▸ **TASKS TO COMPLETE**
[A] In the passage on a communications director's work, at what time on Friday morning would the plan have been put into action?
[B] Reproduce the data entries verbatim, starting at the line that contains "scientific name: Thesium parnassi" and ending at the line that contains "order: Jungermanniales".

▸ **PASSAGE GIVEN**
★ ★ ★ ★ ★

What a Comms Director Does

At Mullings, Rich Galen explains what a communications director does by telling what the Trump administration failed to do when it had good employment news last week.
• The point is that a fully functioning White House would have had a fully developed plan that would have been put into action at 9:30 Friday morning to crow about the job numbers forcing the cable nets to cover them.
• Every person in the Executive Branch from the Secretary of the Treasury on down, would have been booked onto every TV and radio program available.
• Friendly economists would have been pushing out blogs and Tweets. Every outlet from Facebook to Snapchat would have been switched on.
• Friendly CEOs would have been booked on CNBC, Fox Business, Bloomberg and anything else with a cable channel number crowing about their part in the million new jobs.
• There would have been op-eds prepared and pitched to the major daily papers for Sunday’s editions. Other essays would have been pitched to business-oriented web sites. Still others, focusing on the politics, to the Conservative sites giving their readers talking points for the weekend.
An agreed set of talking points would have been distributed on the Hill – for transmission to the House and Senate members who are back in their home states and their home districts – complete with state-by-state numbers of jobs in July 2017 compared with July 2016 or previous.
• In that way the message gets to actual voters from the men and women they have voted for.
• But.
• None of that – or little of that – happened.

★ ★ ★ ★ ★

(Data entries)
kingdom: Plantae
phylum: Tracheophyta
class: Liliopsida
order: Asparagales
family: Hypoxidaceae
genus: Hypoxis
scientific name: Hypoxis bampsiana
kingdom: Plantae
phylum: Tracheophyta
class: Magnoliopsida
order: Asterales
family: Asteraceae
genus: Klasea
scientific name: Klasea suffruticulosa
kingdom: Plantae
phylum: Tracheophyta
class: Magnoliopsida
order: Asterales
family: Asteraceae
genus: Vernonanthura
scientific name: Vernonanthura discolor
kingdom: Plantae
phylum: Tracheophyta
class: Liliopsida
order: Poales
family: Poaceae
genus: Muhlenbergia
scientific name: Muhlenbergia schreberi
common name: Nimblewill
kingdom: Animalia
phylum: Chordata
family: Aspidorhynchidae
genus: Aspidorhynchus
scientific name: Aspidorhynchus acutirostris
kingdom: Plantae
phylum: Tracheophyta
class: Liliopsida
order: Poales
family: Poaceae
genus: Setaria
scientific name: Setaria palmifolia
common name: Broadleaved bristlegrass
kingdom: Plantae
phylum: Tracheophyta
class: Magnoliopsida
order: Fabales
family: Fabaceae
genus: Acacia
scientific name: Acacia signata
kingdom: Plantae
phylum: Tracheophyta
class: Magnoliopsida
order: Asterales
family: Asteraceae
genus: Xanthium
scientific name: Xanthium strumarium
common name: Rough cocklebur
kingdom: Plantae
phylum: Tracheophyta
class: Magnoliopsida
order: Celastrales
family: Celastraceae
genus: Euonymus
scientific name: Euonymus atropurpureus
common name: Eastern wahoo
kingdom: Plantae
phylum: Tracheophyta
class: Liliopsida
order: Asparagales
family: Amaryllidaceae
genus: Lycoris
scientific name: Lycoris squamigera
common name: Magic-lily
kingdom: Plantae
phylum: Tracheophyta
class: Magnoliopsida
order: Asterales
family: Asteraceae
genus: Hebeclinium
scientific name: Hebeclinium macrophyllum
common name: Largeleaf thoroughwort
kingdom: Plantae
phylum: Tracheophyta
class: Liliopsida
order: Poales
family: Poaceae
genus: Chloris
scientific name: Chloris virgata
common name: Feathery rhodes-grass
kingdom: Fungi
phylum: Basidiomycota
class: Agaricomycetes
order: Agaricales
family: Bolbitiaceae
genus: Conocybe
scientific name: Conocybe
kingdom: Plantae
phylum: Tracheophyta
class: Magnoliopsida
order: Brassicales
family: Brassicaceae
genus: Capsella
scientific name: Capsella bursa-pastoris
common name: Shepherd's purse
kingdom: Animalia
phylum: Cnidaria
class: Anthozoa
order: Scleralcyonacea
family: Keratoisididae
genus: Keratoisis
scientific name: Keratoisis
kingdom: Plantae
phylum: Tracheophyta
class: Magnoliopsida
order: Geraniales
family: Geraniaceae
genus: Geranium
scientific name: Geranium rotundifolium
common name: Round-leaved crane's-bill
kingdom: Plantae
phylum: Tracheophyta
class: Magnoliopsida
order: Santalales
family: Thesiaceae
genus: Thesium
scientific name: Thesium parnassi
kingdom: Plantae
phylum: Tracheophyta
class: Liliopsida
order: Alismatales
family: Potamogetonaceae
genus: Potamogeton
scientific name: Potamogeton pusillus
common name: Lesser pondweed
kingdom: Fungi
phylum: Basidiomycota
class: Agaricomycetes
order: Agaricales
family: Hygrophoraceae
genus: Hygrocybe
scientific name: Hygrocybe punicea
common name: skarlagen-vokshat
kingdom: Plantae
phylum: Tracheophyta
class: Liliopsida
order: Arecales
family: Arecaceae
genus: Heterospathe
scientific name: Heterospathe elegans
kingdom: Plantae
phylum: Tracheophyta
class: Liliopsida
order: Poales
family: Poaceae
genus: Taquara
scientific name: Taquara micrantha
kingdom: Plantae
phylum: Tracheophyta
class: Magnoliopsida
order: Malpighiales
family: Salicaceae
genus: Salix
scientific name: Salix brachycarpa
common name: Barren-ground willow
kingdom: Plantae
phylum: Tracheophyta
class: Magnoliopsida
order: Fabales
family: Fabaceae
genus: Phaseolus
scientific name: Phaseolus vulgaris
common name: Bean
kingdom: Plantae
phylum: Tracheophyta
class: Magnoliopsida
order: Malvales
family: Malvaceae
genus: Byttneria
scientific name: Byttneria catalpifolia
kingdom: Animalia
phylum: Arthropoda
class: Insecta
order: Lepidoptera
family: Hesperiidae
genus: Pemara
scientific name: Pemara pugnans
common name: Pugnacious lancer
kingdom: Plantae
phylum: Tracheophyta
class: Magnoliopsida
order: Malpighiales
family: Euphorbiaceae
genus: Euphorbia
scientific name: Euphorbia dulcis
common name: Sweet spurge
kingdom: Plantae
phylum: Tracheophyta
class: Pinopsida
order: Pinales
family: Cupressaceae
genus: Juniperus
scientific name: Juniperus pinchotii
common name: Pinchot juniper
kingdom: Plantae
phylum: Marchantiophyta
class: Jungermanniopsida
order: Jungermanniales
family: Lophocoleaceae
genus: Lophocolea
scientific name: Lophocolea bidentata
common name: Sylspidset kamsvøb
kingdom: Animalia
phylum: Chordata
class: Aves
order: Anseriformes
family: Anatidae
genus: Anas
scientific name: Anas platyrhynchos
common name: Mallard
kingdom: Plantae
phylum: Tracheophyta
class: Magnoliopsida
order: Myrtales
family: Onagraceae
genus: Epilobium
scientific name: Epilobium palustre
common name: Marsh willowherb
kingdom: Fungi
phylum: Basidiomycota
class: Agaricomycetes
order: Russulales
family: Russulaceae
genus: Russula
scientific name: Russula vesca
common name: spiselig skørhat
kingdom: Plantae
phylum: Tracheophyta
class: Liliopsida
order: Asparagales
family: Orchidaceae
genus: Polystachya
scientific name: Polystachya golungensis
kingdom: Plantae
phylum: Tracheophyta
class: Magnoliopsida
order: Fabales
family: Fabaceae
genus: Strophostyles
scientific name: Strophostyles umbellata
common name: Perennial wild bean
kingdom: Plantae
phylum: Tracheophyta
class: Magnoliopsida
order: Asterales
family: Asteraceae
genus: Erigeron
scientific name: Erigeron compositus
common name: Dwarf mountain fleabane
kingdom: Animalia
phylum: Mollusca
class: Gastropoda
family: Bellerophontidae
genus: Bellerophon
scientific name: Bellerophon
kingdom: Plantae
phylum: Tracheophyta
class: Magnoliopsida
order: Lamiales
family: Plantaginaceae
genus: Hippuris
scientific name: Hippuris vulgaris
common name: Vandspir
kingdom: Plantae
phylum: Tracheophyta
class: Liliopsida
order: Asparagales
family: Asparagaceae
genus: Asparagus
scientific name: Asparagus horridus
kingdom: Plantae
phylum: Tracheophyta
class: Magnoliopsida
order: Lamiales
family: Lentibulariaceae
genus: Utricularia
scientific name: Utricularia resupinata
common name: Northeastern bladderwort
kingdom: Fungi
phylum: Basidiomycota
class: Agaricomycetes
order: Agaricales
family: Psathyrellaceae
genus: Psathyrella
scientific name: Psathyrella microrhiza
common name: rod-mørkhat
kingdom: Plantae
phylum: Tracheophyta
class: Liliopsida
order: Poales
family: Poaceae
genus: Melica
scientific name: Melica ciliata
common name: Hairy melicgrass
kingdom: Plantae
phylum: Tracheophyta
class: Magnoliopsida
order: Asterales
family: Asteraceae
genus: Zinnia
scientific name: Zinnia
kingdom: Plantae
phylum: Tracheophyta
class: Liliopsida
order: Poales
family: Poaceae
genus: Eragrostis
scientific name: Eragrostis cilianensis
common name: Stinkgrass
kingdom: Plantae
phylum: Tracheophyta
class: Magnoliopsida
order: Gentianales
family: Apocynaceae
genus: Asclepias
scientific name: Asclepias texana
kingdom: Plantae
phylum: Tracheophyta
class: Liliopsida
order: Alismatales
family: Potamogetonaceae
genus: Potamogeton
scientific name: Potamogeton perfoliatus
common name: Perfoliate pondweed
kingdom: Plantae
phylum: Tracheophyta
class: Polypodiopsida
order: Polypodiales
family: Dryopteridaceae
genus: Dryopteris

★ ★ ★ ★ ★

▸ **OUTPUTS BY TASK**
[A] 9:30

[B]
scientific name: Thesium parnassi
kingdom: Plantae
phylum: Tracheophyta
class: Liliopsida
order: Alismatales
family: Potamogetonaceae
genus: Potamogeton
scientific name: Potamogeton pusillus
common name: Lesser pondweed
kingdom: Fungi
phylum: Basidiomycota
class: Agaricomycetes
order: Agaricales
family: Hygrophoraceae
genus: Hygrocybe
scientific name: Hygrocybe punicea
common name: skarlagen-vokshat
kingdom: Plantae
phylum: Tracheophyta
class: Liliopsida
order: Arecales
family: Arecaceae
genus: Heterospathe
scientific name: Heterospathe elegans
kingdom: Plantae
phylum: Tracheophyta
class: Liliopsida
order: Poales
family: Poaceae
genus: Taquara
scientific name: Taquara micrantha
kingdom: Plantae
phylum: Tracheophyta
class: Magnoliopsida
order: Malpighiales
family: Salicaceae
genus: Salix
scientific name: Salix brachycarpa
common name: Barren-ground willow
kingdom: Plantae
phylum: Tracheophyta
class: Magnoliopsida
order: Fabales
family: Fabaceae
genus: Phaseolus
scientific name: Phaseolus vulgaris
common name: Bean
kingdom: Plantae
phylum: Tracheophyta
class: Magnoliopsida
order: Malvales
family: Malvaceae
genus: Byttneria
scientific name: Byttneria catalpifolia
kingdom: Animalia
phylum: Arthropoda
class: Insecta
order: Lepidoptera
family: Hesperiidae
genus: Pemara
scientific name: Pemara pugnans
common name: Pugnacious lancer
kingdom: Plantae
phylum: Tracheophyta
class: Magnoliopsida
order: Malpighiales
family: Euphorbiaceae
genus: Euphorbia
scientific name: Euphorbia dulcis
common name: Sweet spurge
kingdom: Plantae
phylum: Tracheophyta
class: Pinopsida
order: Pinales
family: Cupressaceae
genus: Juniperus
scientific name: Juniperus pinchotii
common name: Pinchot juniper
kingdom: Plantae
phylum: Marchantiophyta
class: Jungermanniopsida
order: Jungermanniales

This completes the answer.